Posted January 24, 2008 - 01:54 PM

#15

I ran Evans in my KDX because at trail speeds it did have a boil over issue. I did quite a bit of research 2-3 years ago, and as I remember it: the claim is that a)the boiling point is higher so it doesn't boil b)it will let engines run hotter, but this is perfectly OK, c) because it does not boil, the coolant maintains contact with the engine and radiator walls during high temperatures allowing it to maintain the cooling function when water would become less efficient due to steam, voids, and pockets of gasses.

  • JPEMERGENCY

Posted April 09, 2008 - 04:55 PM

#16

I took my '05 drz400 offroad recently and got it caked in mud.... anyways... i realized there was a bit of coolant dripping from the top of the rad..from the cap, it was also boiled about half of the resivoir. Tried taking the cap off the rad to check the coolant level.... couldn't get it off.. Now what? Is there a trick to getting it off? Need a new cap? any help would be great. Thanks, Eric.

  • rustyknife

Posted April 09, 2008 - 06:02 PM

#17

My Drz had a tiny minute little screw that held the cap from turning...take it out and pitch it lol

  • JPEMERGENCY

Posted April 13, 2008 - 06:34 PM

#18

I need a new cap... what should i buy? Go to the stealership and get one?

  • highmarker

Posted April 13, 2008 - 06:55 PM

#19

We used evans+ in an airplane project that was boiling on taxi waiting for clearance. Dried ALL the water (bet the magazine didn't) and ran the low pressure cap.
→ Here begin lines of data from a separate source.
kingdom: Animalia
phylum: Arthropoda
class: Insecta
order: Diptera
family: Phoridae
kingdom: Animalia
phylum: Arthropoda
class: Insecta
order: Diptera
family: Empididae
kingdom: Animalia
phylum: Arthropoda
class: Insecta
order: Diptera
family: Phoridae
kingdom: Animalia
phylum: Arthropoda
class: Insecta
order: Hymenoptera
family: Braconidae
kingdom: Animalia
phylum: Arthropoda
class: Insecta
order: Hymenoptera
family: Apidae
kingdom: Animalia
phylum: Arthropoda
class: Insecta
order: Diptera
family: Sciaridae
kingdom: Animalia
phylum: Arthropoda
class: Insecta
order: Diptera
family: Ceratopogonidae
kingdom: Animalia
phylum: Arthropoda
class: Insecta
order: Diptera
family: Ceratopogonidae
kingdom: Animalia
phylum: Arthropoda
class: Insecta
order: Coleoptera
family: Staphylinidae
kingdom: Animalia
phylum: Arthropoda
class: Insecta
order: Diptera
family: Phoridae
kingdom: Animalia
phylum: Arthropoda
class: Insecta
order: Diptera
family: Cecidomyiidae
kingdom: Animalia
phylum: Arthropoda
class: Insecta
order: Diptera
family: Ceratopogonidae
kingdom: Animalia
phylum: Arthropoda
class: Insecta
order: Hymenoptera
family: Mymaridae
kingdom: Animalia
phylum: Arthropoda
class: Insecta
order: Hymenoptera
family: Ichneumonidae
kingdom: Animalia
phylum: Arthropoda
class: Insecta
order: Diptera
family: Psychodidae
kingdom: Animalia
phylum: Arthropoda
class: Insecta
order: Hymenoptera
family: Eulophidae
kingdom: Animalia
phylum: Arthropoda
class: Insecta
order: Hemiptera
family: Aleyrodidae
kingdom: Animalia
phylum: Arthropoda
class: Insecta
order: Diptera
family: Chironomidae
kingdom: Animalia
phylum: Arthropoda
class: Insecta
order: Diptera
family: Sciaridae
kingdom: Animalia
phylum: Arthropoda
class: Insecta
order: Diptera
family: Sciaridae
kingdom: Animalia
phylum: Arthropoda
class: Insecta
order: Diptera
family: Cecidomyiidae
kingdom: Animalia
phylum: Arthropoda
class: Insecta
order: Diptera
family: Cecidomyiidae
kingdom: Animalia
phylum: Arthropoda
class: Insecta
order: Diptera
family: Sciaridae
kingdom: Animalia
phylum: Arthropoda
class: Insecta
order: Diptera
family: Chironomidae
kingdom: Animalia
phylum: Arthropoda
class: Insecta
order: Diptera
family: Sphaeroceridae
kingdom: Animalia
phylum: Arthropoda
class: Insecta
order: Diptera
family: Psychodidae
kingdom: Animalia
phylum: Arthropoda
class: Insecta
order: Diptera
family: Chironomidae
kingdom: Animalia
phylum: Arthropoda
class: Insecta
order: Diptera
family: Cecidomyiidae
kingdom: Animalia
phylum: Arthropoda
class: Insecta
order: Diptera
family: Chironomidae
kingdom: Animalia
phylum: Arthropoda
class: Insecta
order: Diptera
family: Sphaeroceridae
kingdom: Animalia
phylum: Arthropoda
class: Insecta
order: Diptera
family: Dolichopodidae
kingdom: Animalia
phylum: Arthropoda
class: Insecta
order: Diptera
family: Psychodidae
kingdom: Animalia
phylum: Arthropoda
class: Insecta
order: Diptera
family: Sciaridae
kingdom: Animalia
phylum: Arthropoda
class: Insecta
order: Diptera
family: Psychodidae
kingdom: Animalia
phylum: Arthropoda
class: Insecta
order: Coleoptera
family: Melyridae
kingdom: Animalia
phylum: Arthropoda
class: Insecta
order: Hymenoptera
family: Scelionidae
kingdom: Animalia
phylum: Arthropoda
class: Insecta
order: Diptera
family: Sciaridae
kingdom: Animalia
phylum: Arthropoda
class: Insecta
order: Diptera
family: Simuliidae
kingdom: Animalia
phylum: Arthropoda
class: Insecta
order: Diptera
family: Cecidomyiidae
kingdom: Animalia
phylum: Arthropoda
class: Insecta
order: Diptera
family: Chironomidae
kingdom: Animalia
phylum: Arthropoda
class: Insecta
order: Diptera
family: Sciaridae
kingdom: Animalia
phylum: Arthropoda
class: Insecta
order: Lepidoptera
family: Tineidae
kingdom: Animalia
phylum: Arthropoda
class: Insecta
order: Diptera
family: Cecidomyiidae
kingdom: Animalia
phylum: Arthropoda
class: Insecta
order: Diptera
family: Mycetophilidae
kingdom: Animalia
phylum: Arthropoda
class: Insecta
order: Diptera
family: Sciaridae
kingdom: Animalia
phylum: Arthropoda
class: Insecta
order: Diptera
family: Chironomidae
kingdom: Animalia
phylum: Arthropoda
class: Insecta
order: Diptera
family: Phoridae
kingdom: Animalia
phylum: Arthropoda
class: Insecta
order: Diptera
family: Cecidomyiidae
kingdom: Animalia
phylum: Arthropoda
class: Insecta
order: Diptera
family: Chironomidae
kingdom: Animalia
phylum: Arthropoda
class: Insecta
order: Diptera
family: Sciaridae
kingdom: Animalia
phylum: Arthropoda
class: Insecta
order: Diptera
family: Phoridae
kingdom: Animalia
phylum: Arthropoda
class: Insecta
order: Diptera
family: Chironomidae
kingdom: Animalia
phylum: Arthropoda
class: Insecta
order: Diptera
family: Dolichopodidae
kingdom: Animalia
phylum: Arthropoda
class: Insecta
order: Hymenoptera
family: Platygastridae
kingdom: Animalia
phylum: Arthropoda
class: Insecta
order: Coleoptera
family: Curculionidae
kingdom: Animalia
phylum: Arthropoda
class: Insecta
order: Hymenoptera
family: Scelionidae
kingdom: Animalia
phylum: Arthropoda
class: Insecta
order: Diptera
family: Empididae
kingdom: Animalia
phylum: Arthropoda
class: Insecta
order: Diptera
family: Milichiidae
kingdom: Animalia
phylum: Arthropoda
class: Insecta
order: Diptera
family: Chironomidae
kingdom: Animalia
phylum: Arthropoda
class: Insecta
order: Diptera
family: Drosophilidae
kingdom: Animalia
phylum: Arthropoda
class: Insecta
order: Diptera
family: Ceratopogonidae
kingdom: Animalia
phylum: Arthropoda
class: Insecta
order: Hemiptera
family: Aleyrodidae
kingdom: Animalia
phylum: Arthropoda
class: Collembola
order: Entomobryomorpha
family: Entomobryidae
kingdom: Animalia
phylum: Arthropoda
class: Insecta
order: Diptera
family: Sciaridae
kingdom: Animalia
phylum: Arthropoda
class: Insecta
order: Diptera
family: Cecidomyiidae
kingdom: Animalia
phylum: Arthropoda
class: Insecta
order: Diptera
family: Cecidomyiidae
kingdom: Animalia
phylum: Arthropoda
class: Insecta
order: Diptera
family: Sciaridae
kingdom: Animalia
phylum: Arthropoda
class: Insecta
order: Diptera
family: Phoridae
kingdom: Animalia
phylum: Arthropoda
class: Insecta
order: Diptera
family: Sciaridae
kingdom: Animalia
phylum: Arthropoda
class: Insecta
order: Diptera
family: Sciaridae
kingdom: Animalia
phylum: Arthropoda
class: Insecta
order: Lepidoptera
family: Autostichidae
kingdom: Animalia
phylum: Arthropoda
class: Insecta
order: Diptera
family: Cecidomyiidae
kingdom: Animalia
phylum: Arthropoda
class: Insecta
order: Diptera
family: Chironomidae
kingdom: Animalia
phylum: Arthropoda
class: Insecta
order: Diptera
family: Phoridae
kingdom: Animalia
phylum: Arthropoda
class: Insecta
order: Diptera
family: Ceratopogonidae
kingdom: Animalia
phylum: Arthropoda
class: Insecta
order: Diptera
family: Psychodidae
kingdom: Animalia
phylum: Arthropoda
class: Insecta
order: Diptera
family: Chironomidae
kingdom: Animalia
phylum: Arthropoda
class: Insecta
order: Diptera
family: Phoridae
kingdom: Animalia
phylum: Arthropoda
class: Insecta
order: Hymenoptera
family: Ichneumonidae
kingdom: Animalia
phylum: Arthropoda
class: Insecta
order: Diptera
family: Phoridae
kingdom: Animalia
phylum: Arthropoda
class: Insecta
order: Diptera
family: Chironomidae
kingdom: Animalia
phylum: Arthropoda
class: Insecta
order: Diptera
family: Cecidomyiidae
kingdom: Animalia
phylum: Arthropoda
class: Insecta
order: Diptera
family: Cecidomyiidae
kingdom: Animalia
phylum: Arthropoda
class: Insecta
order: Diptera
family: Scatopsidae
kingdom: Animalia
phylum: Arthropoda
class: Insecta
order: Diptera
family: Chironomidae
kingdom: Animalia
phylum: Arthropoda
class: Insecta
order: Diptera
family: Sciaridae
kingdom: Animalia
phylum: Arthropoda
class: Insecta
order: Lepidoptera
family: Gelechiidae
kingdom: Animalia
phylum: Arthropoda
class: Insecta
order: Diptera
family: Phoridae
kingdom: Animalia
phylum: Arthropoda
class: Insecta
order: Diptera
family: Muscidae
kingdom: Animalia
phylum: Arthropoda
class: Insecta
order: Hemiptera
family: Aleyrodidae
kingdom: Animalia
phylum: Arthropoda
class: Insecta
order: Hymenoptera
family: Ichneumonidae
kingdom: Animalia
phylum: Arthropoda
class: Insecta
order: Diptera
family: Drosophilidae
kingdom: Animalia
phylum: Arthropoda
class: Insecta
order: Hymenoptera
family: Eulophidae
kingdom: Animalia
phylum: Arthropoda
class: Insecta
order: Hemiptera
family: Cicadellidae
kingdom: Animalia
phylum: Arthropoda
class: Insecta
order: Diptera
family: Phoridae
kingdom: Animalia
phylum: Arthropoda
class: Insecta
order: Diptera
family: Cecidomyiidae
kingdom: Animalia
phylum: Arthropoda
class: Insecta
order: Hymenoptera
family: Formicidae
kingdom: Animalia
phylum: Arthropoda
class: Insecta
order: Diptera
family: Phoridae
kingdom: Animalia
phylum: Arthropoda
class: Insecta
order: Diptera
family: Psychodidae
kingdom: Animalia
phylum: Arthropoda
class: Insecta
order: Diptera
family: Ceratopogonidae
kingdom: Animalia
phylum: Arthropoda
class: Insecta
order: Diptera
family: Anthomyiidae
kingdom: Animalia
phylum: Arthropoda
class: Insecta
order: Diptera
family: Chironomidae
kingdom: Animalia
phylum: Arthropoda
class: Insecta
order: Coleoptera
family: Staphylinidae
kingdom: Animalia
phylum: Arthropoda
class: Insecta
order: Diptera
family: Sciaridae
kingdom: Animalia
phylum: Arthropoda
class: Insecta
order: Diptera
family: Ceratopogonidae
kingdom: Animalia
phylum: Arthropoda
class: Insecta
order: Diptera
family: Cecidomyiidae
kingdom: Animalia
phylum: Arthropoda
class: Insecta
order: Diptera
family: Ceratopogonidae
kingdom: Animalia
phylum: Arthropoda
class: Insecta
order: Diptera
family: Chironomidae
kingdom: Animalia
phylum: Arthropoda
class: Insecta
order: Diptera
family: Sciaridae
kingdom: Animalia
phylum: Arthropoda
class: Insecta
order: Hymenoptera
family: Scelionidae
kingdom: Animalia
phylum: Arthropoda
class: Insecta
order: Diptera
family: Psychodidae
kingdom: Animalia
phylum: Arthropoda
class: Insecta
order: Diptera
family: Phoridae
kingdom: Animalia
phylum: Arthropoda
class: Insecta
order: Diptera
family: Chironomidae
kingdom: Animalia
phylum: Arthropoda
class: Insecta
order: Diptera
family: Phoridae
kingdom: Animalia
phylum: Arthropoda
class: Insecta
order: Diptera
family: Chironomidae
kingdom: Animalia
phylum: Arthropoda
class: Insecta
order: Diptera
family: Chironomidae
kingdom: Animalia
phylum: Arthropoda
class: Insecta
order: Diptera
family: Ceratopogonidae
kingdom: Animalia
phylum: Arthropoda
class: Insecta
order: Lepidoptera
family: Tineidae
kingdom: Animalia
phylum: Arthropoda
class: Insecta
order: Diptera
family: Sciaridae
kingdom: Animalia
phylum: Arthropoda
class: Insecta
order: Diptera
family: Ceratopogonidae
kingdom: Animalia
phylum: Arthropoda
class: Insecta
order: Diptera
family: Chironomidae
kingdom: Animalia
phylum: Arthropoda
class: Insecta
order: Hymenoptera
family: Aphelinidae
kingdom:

Boiling problem solved but did show slightly hotter on the gauge. In high performance engine slightly hotter could mean the difference between detonation or not. Water wetter and similar products work for a short time then the effect goes away. Might be OK for a bike that gets frequent coolant service. In my perfect world trail bikes would still be aircooled, but I digress.